PROBLEM: Please copy all of the entries exactly, but drop every picture.

Stored items:
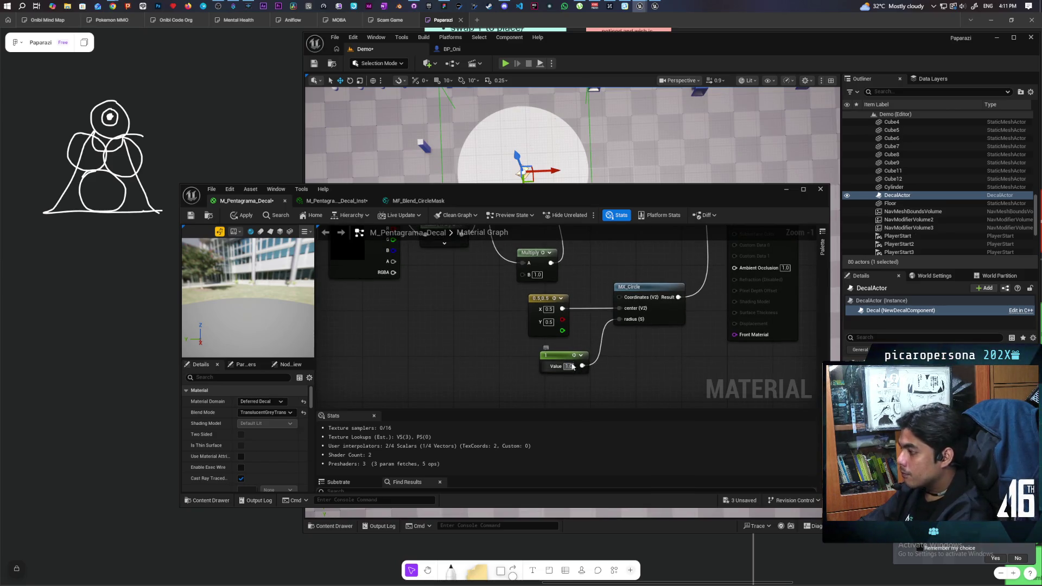
drag(565, 356, 506, 350)
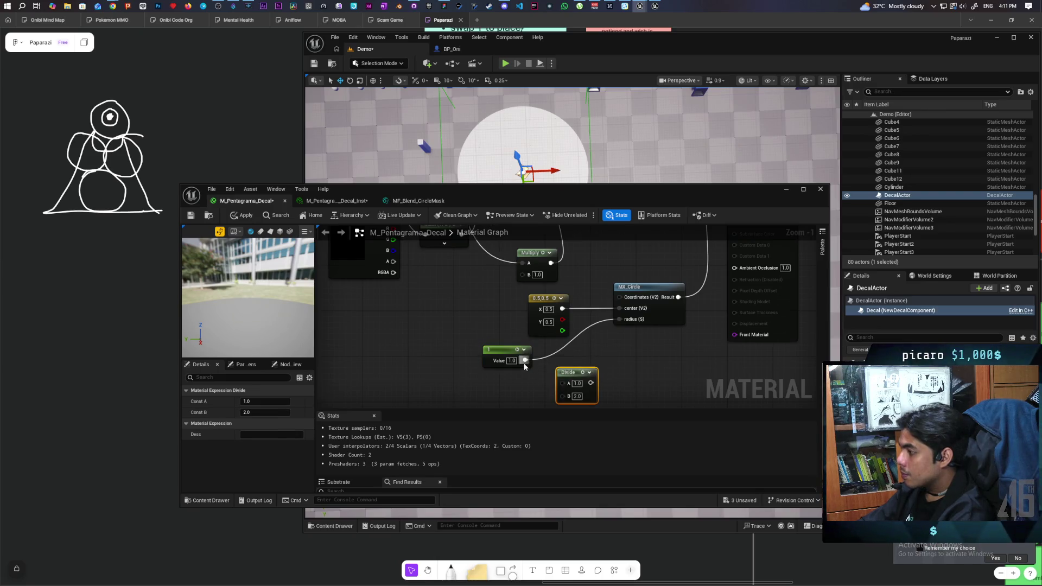
mouse_move(525, 360)
mouse_down()
mouse_move(563, 383)
mouse_move(626, 327)
mouse_move(619, 319)
mouse_up()
click(242, 215)
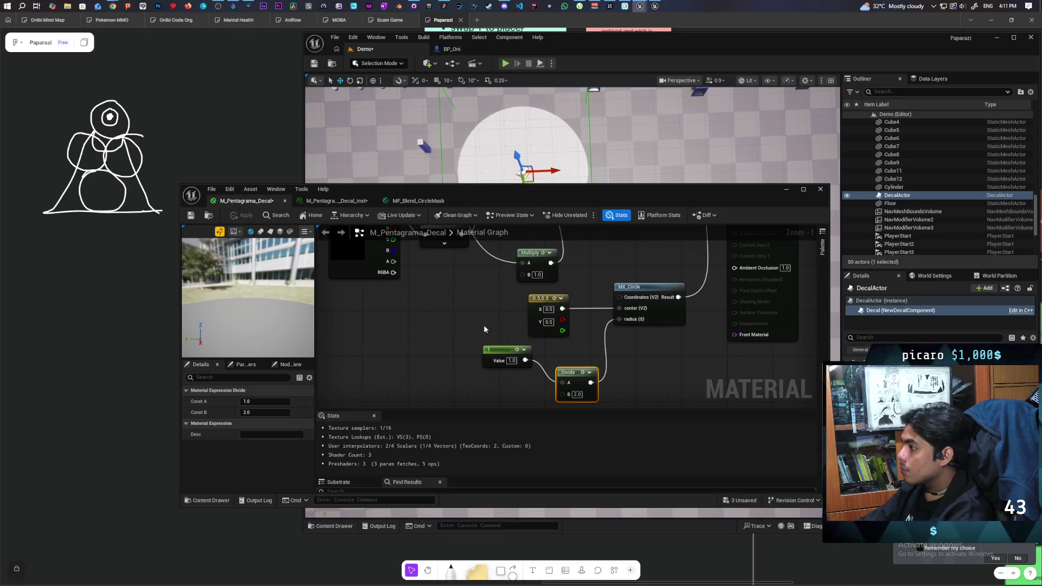
key(ctrl+s)
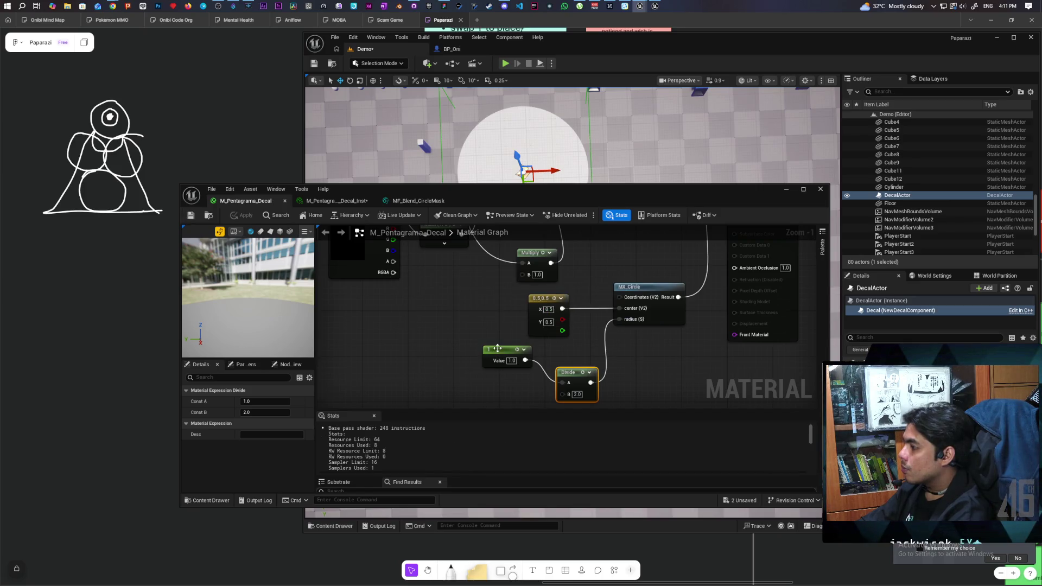
- Convert the radius constant into a parameter named Radius and apply
right_click(499, 351)
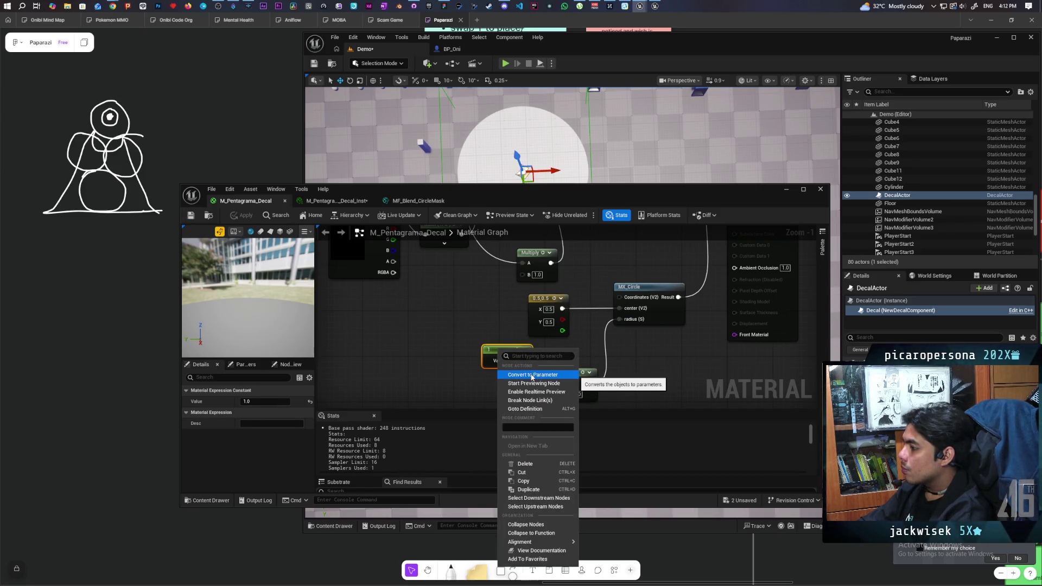
click(532, 375)
text(Ra)
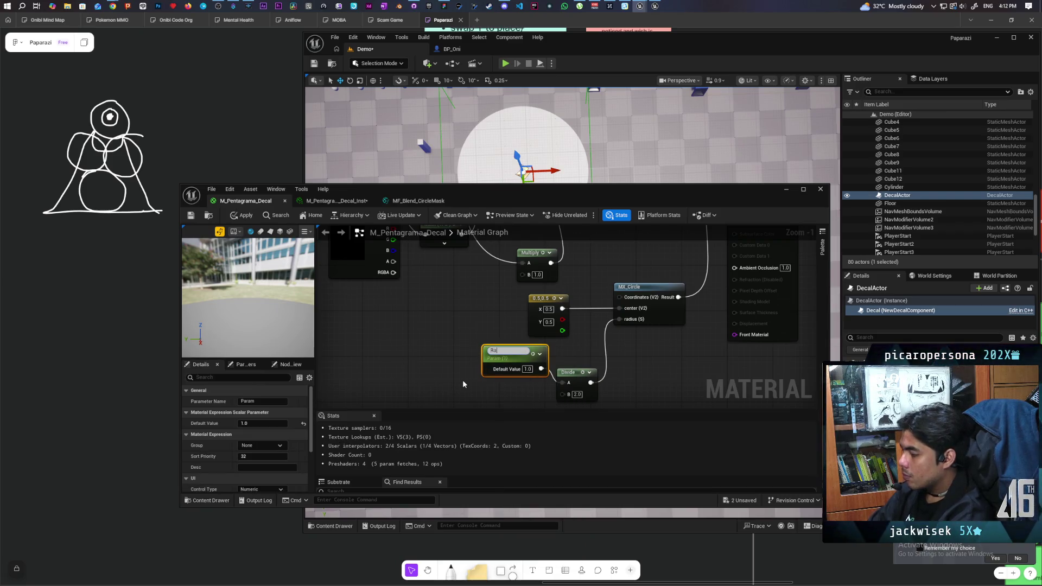
text(dius)
click(456, 372)
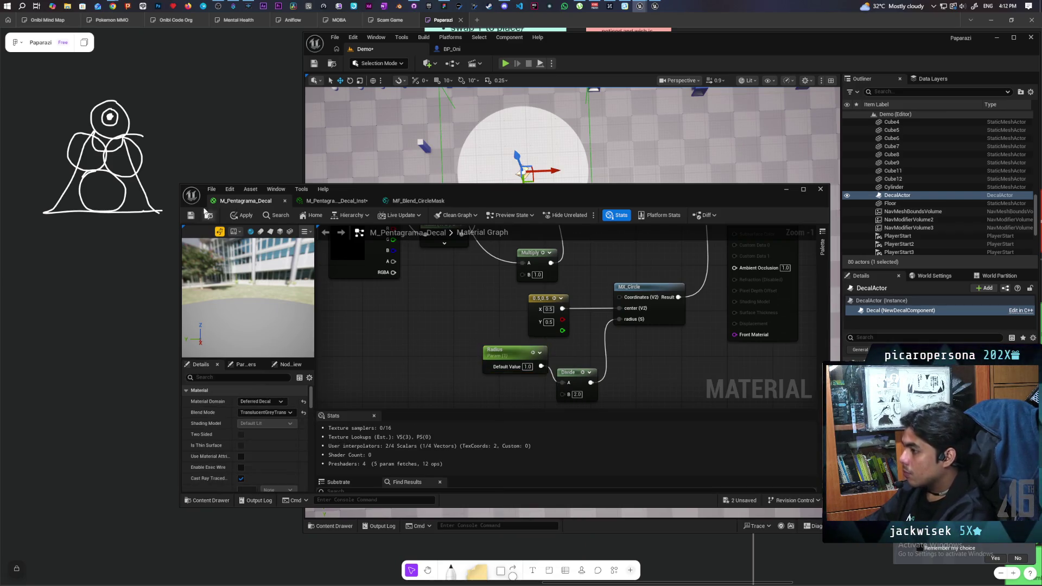
click(241, 215)
click(419, 200)
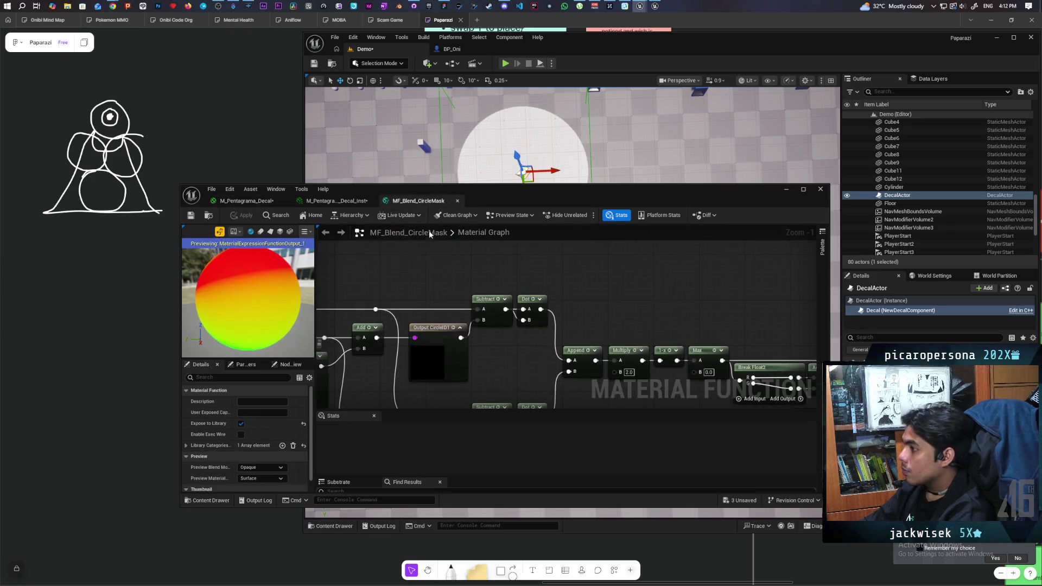
click(337, 201)
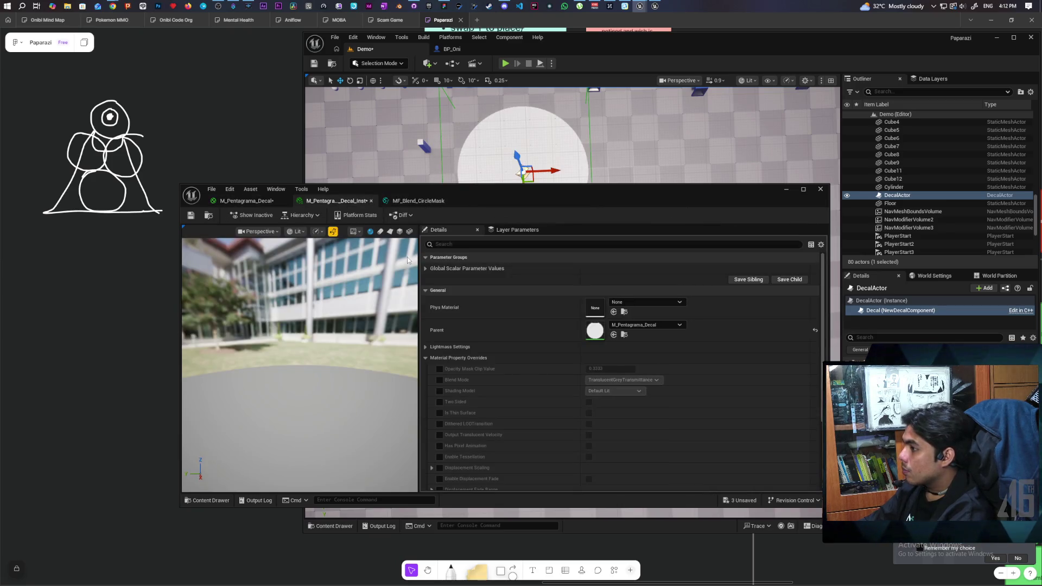
- Override Radius in M_Pentagrama_Decal_Inst, test smaller sizes, settle on 1.0 and save
click(434, 268)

EXERCISE OUTPUT:
drag(565, 356, 506, 350)
mouse_move(525, 360)
mouse_down()
mouse_move(563, 383)
mouse_move(626, 327)
mouse_move(619, 319)
mouse_up()
click(242, 215)
key(ctrl+s)
- Convert the radius constant into a parameter named Radius and apply
right_click(499, 351)
click(532, 375)
text(Ra)
text(dius)
click(456, 372)
click(241, 215)
click(419, 200)
click(337, 201)
- Override Radius in M_Pentagrama_Decal_Inst, test smaller sizes, settle on 1.0 and save
click(434, 268)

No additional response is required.